For her part, Combs started conducting informal interviews of venue owners and promoters throughout Australia. She asked about the steps they took to ensure their spaces were safe and posted some promising responses online. But she tells me not everyone came to the party. "I received one response from a Sydney partying collective detailing how they already had an accepting culture and suggesting that others lead from their example," Combs says. "I attended one of their parties the following weekend, and my friends and I were repeatedly groped, harassed, and humiliated in the middle of the dance floor, some of the worst I have ever experienced."

For Pearson, her February assault was the last straw. "I just thought, fuck it!" she exclaims. "I'm too old for this bullshit now! It's got to change. I'm not getting kicked out of a bar because I keep getting sexually assaulted by dudes. I'm not going to stand for it."

Pearson posted about the incident on her own Facebook and on the page for LISTEN, a collective for gender equality in Australian music. A co-founder of the lobby group Save Live Australian Music and a member of the Live Music Roundtable, which proposes policy to the state government, Helen Marcou saw the Facebook post and offered to help. "[Marcou] said, 'I think the government will want to listen to this, and we could actually make some change,'" Pearson recalls.

Marcou mentored Pearson in writing a discussion paper that was then presented to the Live Music Roundtable, proposing a government task force to examine the issue of sexual assault in music venues. The next thing they knew, it was approved. "It was something that I'd always hoped for, but I never thought it could happen this quickly!" she says.

Advertisement

While the problem of sexual assault obviously goes further than bars and festivals, and while a task force won't immediately spell out the end for all predators, it still felt like a huge win. Dr Fileborn says it's a good start. "It's very important symbolically that both the government and venues are saying that this behavior won't be tolerated, and that women have the right to be safe and free from sexual violence in these spaces."

Although it will be "12 to 18 months" before the task force comes into effect, Pearson says it can't come soon enough. "It's just so long overdue," she says.

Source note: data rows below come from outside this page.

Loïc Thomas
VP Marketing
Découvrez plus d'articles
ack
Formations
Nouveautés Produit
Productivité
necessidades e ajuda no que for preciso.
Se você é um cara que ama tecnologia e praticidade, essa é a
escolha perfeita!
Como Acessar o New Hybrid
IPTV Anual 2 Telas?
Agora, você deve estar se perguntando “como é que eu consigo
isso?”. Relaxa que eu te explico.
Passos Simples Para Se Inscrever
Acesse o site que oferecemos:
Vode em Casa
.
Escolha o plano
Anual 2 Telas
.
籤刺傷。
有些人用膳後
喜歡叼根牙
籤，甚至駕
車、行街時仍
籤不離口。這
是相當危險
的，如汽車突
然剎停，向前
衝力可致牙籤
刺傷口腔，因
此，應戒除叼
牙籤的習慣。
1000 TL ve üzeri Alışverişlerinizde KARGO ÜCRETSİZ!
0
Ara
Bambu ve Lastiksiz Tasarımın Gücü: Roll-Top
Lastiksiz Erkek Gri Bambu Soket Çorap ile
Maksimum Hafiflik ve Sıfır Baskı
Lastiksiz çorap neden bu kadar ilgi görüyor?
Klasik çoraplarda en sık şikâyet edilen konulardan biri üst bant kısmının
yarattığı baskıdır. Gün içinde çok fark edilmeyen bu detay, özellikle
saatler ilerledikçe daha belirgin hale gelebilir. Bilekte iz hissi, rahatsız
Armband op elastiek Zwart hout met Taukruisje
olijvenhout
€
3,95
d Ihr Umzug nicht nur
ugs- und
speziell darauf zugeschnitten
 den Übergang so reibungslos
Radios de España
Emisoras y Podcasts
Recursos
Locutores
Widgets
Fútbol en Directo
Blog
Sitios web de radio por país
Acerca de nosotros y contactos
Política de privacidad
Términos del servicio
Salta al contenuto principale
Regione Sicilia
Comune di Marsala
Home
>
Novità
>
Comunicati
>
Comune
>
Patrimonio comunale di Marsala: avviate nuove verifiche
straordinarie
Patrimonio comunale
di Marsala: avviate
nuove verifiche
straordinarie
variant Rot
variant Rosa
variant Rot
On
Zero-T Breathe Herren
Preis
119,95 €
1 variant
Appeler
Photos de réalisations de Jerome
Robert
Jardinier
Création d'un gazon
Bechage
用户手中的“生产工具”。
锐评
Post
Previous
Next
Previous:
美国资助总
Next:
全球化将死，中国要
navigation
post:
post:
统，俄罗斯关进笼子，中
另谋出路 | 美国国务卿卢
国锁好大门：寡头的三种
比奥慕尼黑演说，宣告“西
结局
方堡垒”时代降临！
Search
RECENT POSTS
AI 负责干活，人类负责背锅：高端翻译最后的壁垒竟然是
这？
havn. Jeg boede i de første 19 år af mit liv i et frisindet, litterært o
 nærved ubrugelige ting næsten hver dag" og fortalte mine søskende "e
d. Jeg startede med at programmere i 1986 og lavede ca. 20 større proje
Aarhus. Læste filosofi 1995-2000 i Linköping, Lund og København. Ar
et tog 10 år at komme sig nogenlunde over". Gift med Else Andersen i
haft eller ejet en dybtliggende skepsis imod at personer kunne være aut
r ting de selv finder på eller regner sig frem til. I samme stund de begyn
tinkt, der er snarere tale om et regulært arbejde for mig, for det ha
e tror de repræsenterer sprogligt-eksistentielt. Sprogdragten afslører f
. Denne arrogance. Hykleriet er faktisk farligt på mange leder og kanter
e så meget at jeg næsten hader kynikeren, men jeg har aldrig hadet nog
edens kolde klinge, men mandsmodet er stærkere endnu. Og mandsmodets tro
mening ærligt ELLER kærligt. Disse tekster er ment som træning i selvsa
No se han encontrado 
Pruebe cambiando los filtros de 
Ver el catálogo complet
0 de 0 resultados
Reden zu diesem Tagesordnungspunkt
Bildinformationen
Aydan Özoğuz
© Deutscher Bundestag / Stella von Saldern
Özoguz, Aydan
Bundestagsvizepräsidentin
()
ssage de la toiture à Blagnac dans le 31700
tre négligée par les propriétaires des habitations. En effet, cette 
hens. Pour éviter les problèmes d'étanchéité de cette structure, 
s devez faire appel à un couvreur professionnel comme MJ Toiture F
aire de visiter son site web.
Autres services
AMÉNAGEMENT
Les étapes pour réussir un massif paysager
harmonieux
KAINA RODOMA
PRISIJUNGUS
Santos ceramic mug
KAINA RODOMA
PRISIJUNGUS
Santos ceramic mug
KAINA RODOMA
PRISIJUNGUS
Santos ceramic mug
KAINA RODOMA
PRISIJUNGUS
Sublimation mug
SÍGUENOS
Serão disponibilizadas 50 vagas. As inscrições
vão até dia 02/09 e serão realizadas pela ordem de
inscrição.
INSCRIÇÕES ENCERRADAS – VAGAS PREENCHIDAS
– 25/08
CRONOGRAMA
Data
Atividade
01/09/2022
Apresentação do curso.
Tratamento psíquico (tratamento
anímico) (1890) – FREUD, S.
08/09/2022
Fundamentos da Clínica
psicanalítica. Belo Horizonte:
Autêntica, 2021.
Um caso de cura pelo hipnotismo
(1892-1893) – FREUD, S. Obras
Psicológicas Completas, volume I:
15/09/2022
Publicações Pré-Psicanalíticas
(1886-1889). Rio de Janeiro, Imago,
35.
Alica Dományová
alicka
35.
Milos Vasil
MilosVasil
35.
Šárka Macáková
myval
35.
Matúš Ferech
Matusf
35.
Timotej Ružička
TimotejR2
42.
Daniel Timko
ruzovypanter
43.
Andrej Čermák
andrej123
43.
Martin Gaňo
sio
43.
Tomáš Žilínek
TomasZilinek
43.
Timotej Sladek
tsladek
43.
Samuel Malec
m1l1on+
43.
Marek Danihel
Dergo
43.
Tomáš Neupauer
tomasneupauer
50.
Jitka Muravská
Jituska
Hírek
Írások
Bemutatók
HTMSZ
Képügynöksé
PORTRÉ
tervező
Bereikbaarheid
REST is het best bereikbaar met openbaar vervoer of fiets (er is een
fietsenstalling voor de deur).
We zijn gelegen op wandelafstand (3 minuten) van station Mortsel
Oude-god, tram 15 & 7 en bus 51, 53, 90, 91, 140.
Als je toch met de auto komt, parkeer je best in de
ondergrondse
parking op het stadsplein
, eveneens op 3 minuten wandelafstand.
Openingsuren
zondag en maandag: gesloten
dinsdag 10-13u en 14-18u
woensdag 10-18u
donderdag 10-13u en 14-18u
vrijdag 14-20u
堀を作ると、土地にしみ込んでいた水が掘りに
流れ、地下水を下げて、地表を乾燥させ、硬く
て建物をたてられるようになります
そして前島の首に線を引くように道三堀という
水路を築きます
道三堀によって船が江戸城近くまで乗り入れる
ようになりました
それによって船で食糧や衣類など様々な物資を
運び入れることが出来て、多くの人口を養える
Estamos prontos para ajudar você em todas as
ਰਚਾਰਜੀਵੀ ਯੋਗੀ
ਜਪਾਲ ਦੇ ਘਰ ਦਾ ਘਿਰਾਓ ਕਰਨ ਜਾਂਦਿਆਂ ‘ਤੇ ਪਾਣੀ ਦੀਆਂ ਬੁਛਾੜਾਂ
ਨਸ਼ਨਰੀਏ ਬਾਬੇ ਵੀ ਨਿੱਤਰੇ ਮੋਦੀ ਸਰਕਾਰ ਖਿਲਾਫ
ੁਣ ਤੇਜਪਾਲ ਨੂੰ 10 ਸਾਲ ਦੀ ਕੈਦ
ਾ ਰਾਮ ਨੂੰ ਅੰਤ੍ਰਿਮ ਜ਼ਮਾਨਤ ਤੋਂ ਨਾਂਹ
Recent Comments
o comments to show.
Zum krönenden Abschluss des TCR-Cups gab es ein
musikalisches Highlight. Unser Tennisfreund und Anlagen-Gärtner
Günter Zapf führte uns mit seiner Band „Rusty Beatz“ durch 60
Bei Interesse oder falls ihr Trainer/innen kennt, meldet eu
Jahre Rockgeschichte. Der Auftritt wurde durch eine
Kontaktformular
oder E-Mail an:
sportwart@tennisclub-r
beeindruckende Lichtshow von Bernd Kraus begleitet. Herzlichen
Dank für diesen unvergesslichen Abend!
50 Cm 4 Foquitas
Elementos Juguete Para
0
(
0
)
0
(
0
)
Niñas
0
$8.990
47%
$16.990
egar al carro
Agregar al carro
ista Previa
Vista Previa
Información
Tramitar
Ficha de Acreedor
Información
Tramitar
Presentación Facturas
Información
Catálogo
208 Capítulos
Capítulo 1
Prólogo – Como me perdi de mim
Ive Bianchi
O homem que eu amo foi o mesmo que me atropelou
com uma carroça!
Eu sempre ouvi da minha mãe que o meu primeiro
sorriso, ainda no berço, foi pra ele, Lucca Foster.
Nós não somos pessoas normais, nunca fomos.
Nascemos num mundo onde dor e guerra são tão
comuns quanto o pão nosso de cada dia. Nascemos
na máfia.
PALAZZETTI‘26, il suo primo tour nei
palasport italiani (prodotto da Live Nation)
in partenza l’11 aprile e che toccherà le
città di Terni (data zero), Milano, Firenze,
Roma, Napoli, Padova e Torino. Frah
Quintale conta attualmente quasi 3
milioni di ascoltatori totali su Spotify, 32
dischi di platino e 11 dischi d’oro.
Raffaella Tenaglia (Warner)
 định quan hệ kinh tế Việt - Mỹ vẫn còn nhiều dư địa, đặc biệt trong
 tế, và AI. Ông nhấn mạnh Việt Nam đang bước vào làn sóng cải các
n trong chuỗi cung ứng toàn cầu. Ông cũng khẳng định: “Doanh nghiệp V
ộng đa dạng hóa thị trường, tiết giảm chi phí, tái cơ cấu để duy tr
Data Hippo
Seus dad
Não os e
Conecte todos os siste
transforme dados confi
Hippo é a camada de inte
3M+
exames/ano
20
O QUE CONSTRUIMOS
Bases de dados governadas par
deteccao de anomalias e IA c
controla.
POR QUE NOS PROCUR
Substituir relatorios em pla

The task force will combat the problem in multiple ways. First, the group will work on improving education to cultivate a greater understanding about what constitutes harassment; men have to be educated about respect early on and consistently. In one of Dr. Fileborn's studies, a male respondent thought that the inclusion of "staring" as a type of sexual harassment was "unfounded." "I think this can be particularly difficult for some men to understand when they don't necessarily know what it's like to feel sexually vulnerable," she says.

Venue staff also need to be adequately trained in how to deal with assault. Another study by Dr Fileborn shows that 50% of participants "thought that venues didn't respond very well to incidents of unwanted sexual attention." And as Combs found in her interviews, some even admit to having "laughed off" the problem.

Training won't be within the task force's jurisdiction, says Pearson, but she hopes to "advocate for updates to security training" that helps staff identify and appropriately deal with assault—and not just of women. A wide range of LGBT organizations will be consulted to ensure all people are accounted for.

Although the problem is rampant, Pearson is hopeful about the task force's possibilities. She cites the UK campaign Good Night Out as a successful example of awareness-raising; the campaign has seen a Leeds club night go from urging partygoers to "violate a fresher" to encouraging people to report harassment and assault. At the end of the day, licensed venues and festivals are in the business of providing good times. It's in venues' best interests to get their butts in line, because women can't have a good time when people are touching ours without consent.